• [Data excerpts]
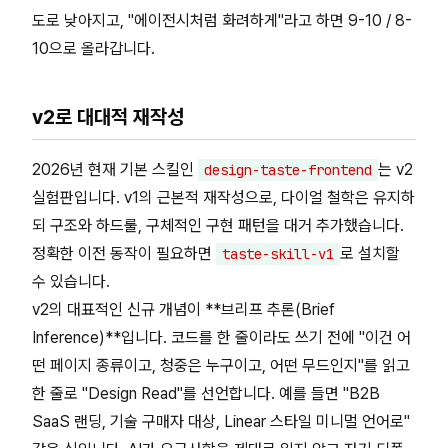
도로 낮아지고, "에이전시처럼 화려하게"라고 하면 9-10 / 8-
10으로 올라갑니다.
v2로 대대적 재작성
2026년 현재 기본 스킬인
는 v2
design-taste-frontend
실험판입니다. v1의 근본적 재작성으로, 다이얼 철학은 유지하
되 구조와 하드룰, 구체적인 구현 패턴을 대거 추가했습니다.
정확한 이전 동작이 필요하면
로 설치할
taste-skill-v1
수 있습니다.
v2의 대표적인 신규 개념이 **브리프 추론(Brief
Inference)**입니다. 코드를 한 줄이라도 쓰기 전에 "이건 어
떤 페이지 종류이고, 청중은 누구이고, 어떤 무드인지"를 읽고
한 줄로 "Design Read"를 선언합니다. 예를 들면 "B2B
SaaS 랜딩, 기술 구매자 대상, Linear 스타일 미니멀 언어로"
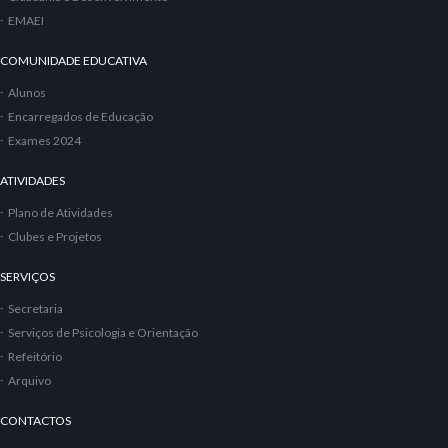
EMAEI
COMUNIDADE EDUCATIVA
Alunos
Encarregados de Educação
Exames 2024
ATIVIDADES
Plano de Atividades
Clubes e Projetos
SERVIÇOS
Secretaria
Serviços de Psicologia e Orientação
Refeitório
Arquivo
CONTACTOS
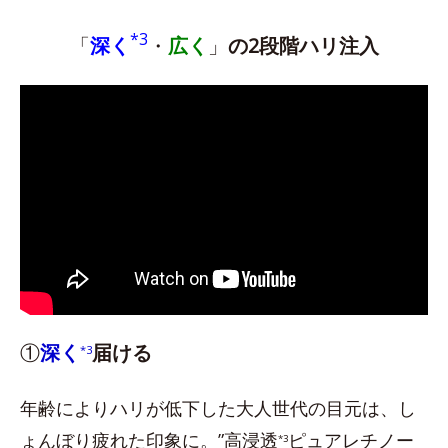
*3
「
深く
・
広く
」
の2段階ハリ注入
①
深く
届ける
*3
年齢によりハリが低下した大人世代の目元は、し
ょんぼり疲れた印象に。”高浸透
ピュアレチノー
*3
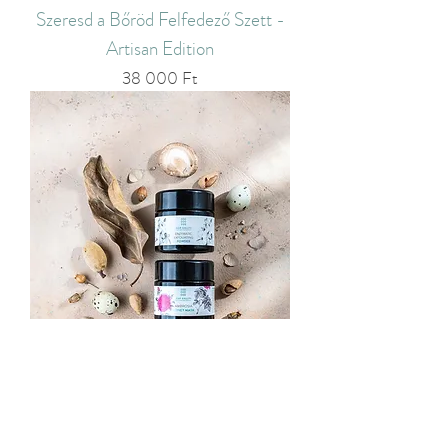
Szeresd a Bőröd Felfedező Szett -
Artisan Edition
Ár
38 000 Ft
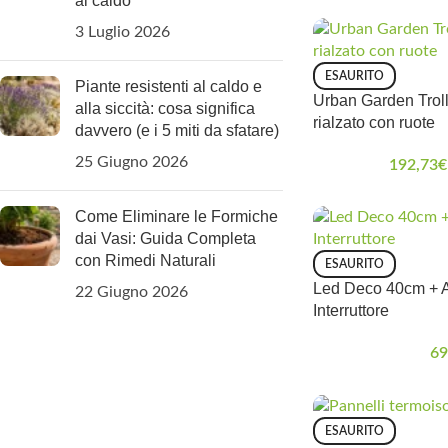
al caldo
3 Luglio 2026
ESAURITO
Piante resistenti al caldo e
Urban Garden Troll
alla siccità: cosa significa
rialzato con ruote
davvero (e i 5 miti da sfatare)
25 Giugno 2026
192,73
€
Come Eliminare le Formiche
dai Vasi: Guida Completa
con Rimedi Naturali
ESAURITO
Led Deco 40cm + A
22 Giugno 2026
Interruttore
69
ESAURITO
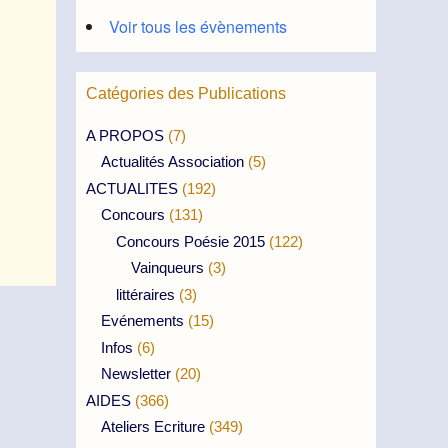
Voir tous les évènements
Catégories des Publications
A PROPOS
(7)
Actualités Association
(5)
ACTUALITES
(192)
Concours
(131)
Concours Poésie 2015
(122)
Vainqueurs
(3)
littéraires
(3)
Evénements
(15)
Infos
(6)
Newsletter
(20)
AIDES
(366)
Ateliers Ecriture
(349)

• [WHAT IS REQUIRED]
Copy out only the lines beginning at the line with "Interruttore" and ending at the last line of the entries. Keep them exact; drop pictures.

• [WRITTEN ANSWER]
Interruttore
69
ESAURITO
Voir tous les évènements
Catégories des Publications
A PROPOS
(7)
Actualités Association
(5)
ACTUALITES
(192)
Concours
(131)
Concours Poésie 2015
(122)
Vainqueurs
(3)
littéraires
(3)
Evénements
(15)
Infos
(6)
Newsletter
(20)
AIDES
(366)
Ateliers Ecriture
(349)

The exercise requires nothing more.